Si Barack Obama gagne les élections de demain, comme cela semble probable, la raison principale en sera l'état horrible de l'économie. En fait, John McCain avait de bonnes chances de victoire jusqu'à ce que l'octobre noir de Wall Street détruise sa campagne.

Lorsque surviennent des périodes économiques difficiles, c'est généralement le parti qui occupe la Maison-Blanche qui porte le blâme. Et c'est bien dommage pour McCain, qui a été l'un des conservateurs les plus responsables sur le plan fiscal à Washington (il faut convenir qu'il s'agit d'une distinction discutable, comme d'être surnommée la meilleure ballerine à Calgary).

La présente crise économique n'est pas seulement imputable au Parti républicain, mais McCain ne tirera pas grand avantage à dire cela. Les démocrates doivent aussi assumer une bonne partie du blâme. Ce désastre est le fruit du bipartisme.

En 1992, Bill Clinton a remporté la présidence après 12 ans de règne républicain grâce à un programme «Nouveau Démocrate», qui réconciliait la gauche avec le capitalisme de marché libre. Clinton a retenu les services d'Alan Greenspan, le président de la Réserve fédérale américaine (Fed), que l'establish-ment de Washington considérait presque à l'égal d'un dieu. Les marchés boursiers s'envolèrent. Ni Greenspan le Grand ni les magiciens de Wall Street ne pouvaient errer.

En 1998, une dirigeante de l'autorité réglementaire gouvernementale du secteur financier vint voir Greenspan et deux autres grands responsables de l'équipe économique de Clinton. Elle lança l'avertissement suivant: l'absence de réglementation du marché des produits dérivés représentait une menace pour tout le système financier. D'après The New York Times, les trois hommes l'envoyèrent paître et ils convainquirent le Congrès qu'il n'y avait pas de souci à se faire.

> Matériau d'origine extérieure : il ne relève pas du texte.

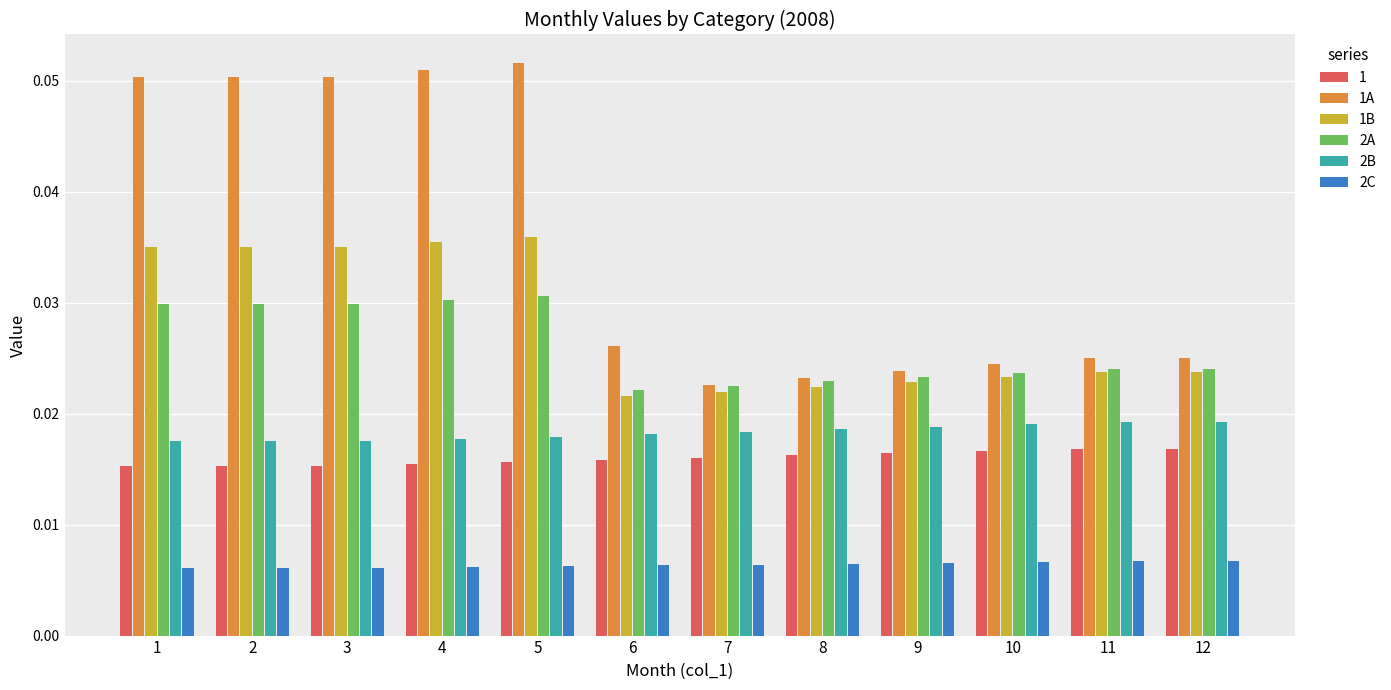

What are all the series names shown in the legend?

1, 1A, 1B, 2A, 2B, 2C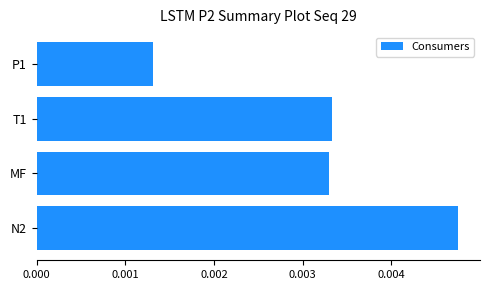

Does the chart contain any negative values?

No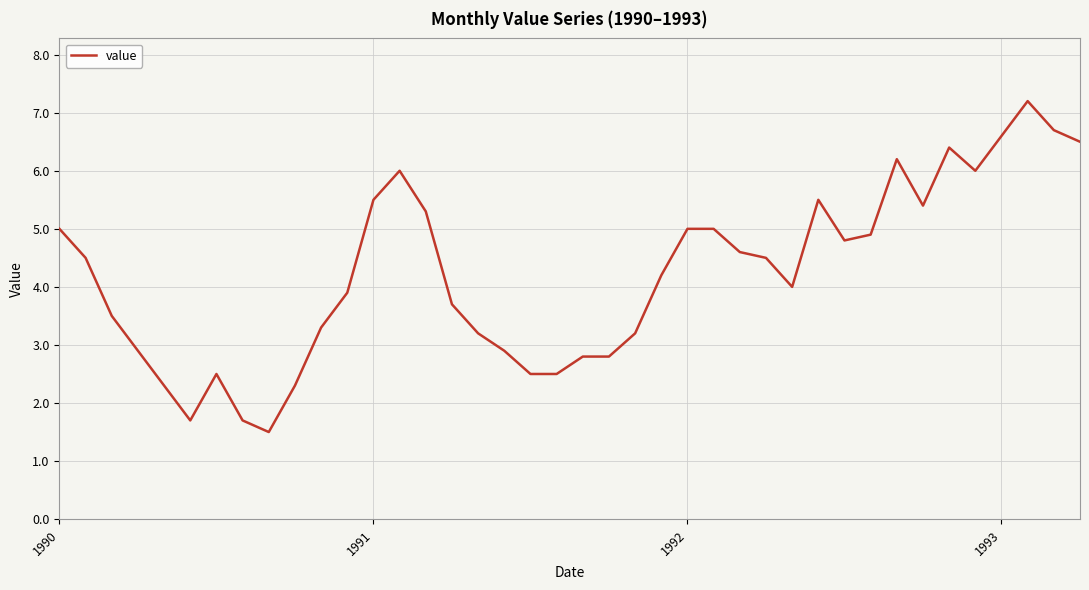

What is the average value?

4.2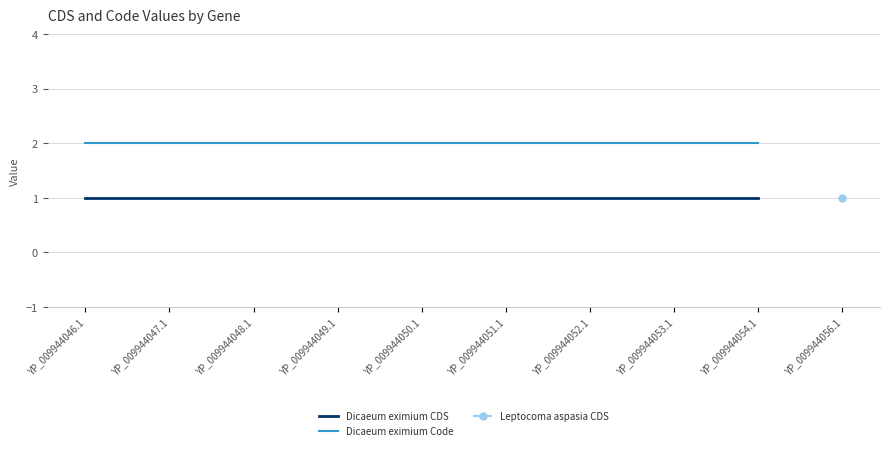

The Dicaeum eximium CDS series shows 1 at YP_009944049.1. True or false?

True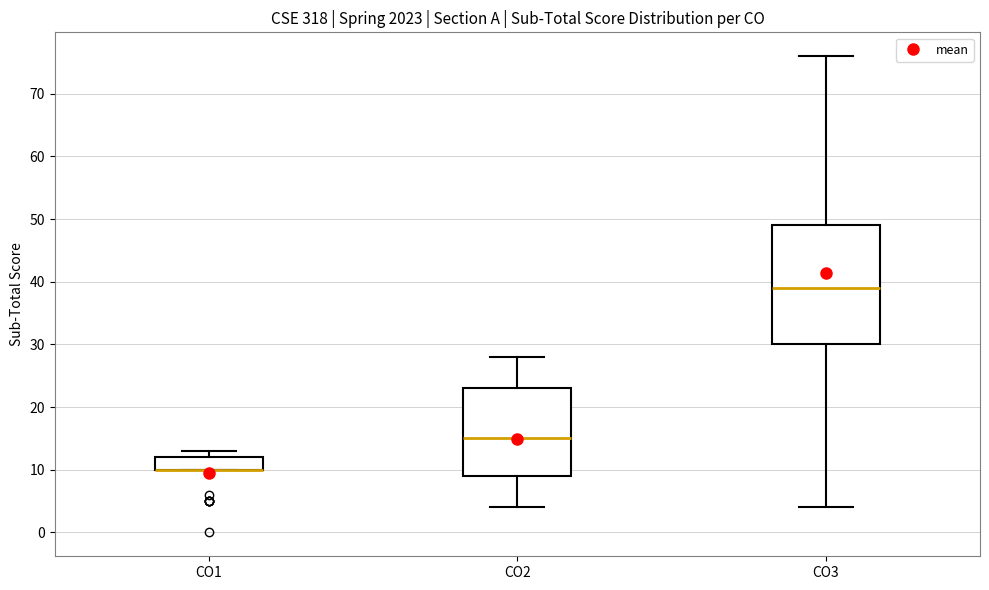

Comparing the boxes themselves (not the whiskers), which one is the tallest?

CO3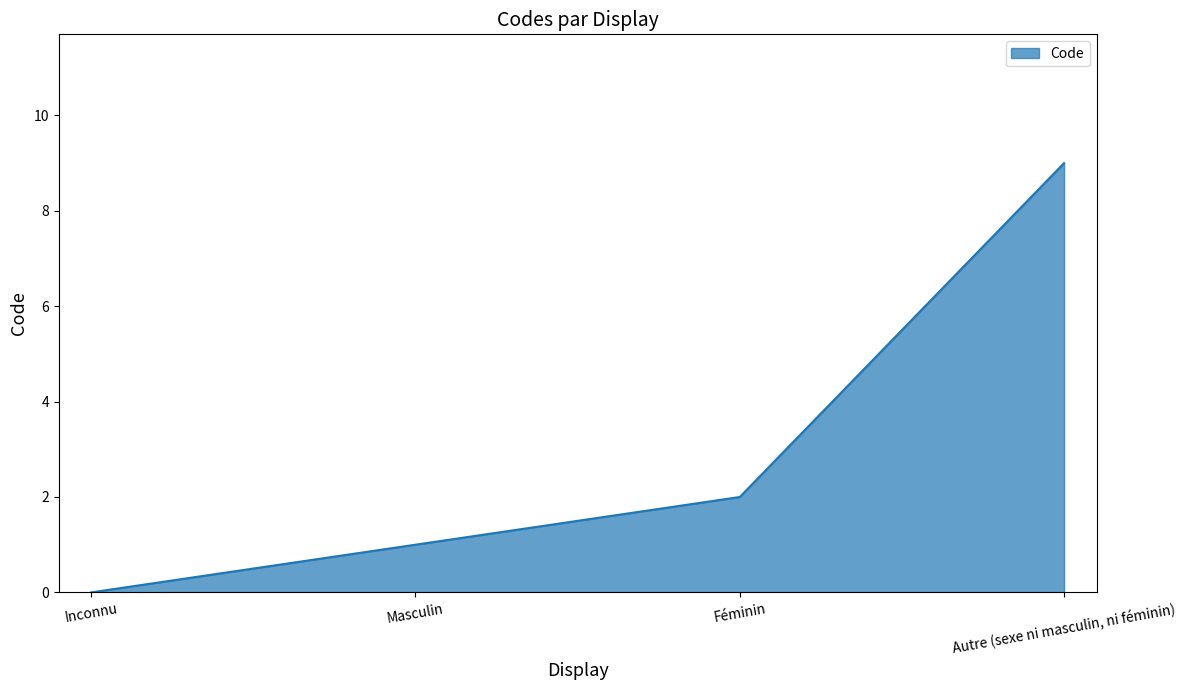

True or false: the data shows 3 at Inconnu.

False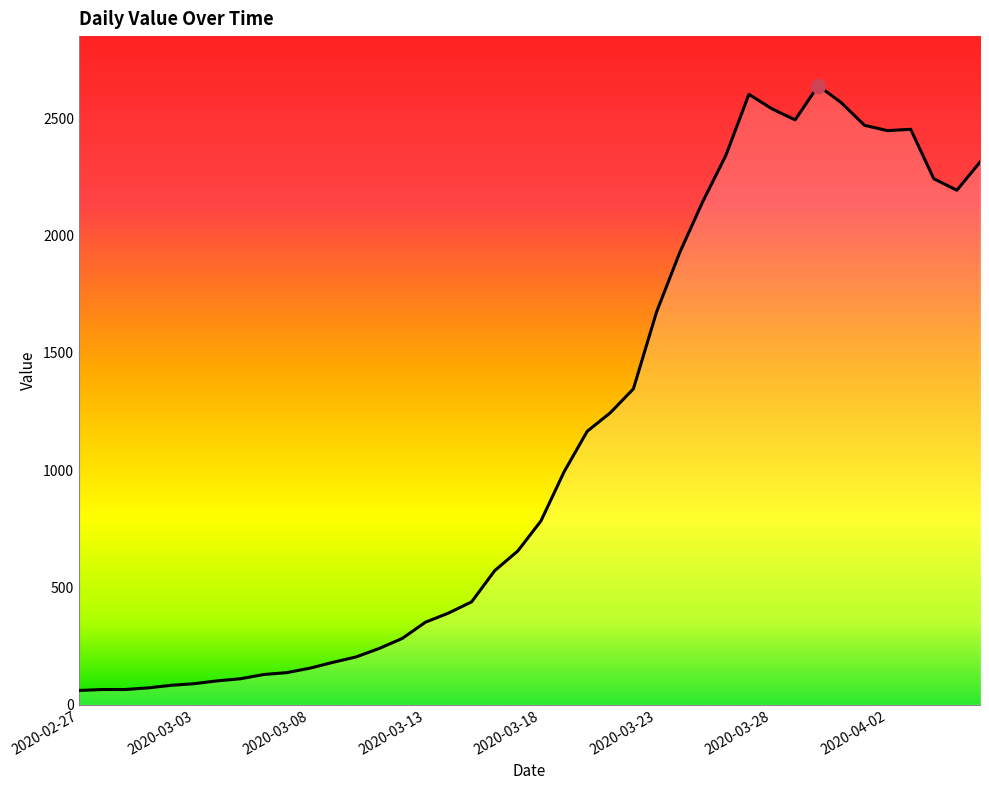

True or false: there are more than 0 points higher than both neighbors.

True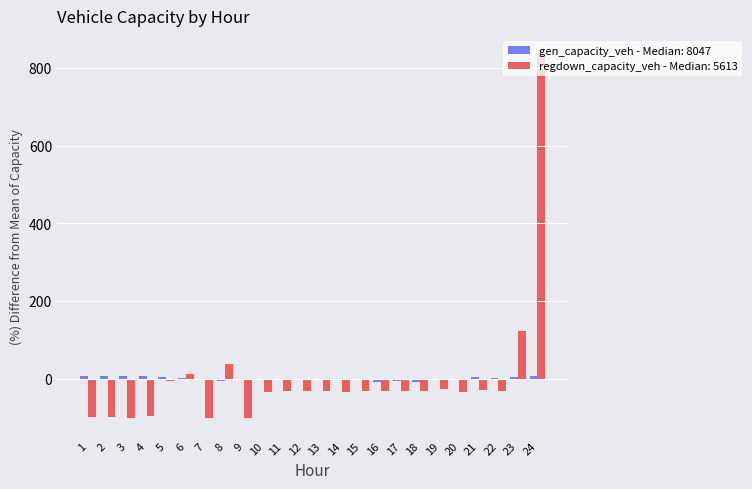

At which category is the sum across all series the highest?

24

Deux années plus tard, le Sénat adopta à l'unanimité une loi rendant illégale la réglementation des swaps sur défaillance. Le président démocrate apposa sa signature, et le document devint loi.

Au coeur du désastre financier

Les produits dérivés de même que les swaps sur défaillance se retrouvent maintenant au coeur du désastre financier. Comme l'a souligné en 2002 Joseph Stiglitz, Prix Nobel d'économie et qui fut aussi un grand conseiller de Clinton, il y avait tant d'argent répandu par Wall Street à Washington, dans les années 90, que les politiciens accordèrent aux hommes obsédés par l'argent tout ce qu'ils voulaient.

Cette capitulation bipartite au profit des élites financières s'est poursuivie sous le nouveau président, George W. Bush. En 2004, les cinq membres du comité gouvernemental responsable de la réglementation des marchés boursiers, trois républicains et deux démocrates, ont répondu favorablement à une demande des cinq plus importantes banques d'affaires leur permettant d'ignorer les règles existantes qui limitaient l'ampleur de la dette que leurs divisions de courtage pouvaient assumer. Cette requête fut accordée sans un seul vote dissident.

Les cinq banques d'affaires coururent alors des risques complètement fous. À cause de leur imprudence, deux de ces banques se sont effondrées cette année (Bear Stearns et Lehman Brothers), deux se sont vendues et ont abandonné les activités de courtage pour survivre (Morgan Stanley et Merrill Lynch) et une, Goldman Sachs, s'est transformée en banque ordinaire. Sic transit gloria Wall Street.

La semaine dernière, Greenspan a admis qu'il n'avait pas imaginé que les élites de Wall Street puissent se comporter d'une manière si stupide avec l'argent des investisseurs. La nation attendra en vain des confessions des politiciens de Washington qui leur ont laissé la bride sur le cou.

Si demain les électeurs américains rendent le Parti républicain responsable de cette catastrophe, le résultat sanglant sera juste, mais incomplet. Lorsque les gens se rendront compte que les méchants n'appartiennent pas à un seul parti, mais qu'ils comprennent plutôt toute la classe de leaders à Washington, nous assisterons à une révolte populaire de la base des deux partis, s'il y a quelque justice en ce monde.

Oui, citoyens, demain sera l'heure du tombereau pour les républicains condamnés. Mais si j'étais un membre démocrate du Congrès, je ne serais pas si empressé de dire que le jour de gloire est arrivé.

L'auteur est éditorialiste au Dallas Morning News.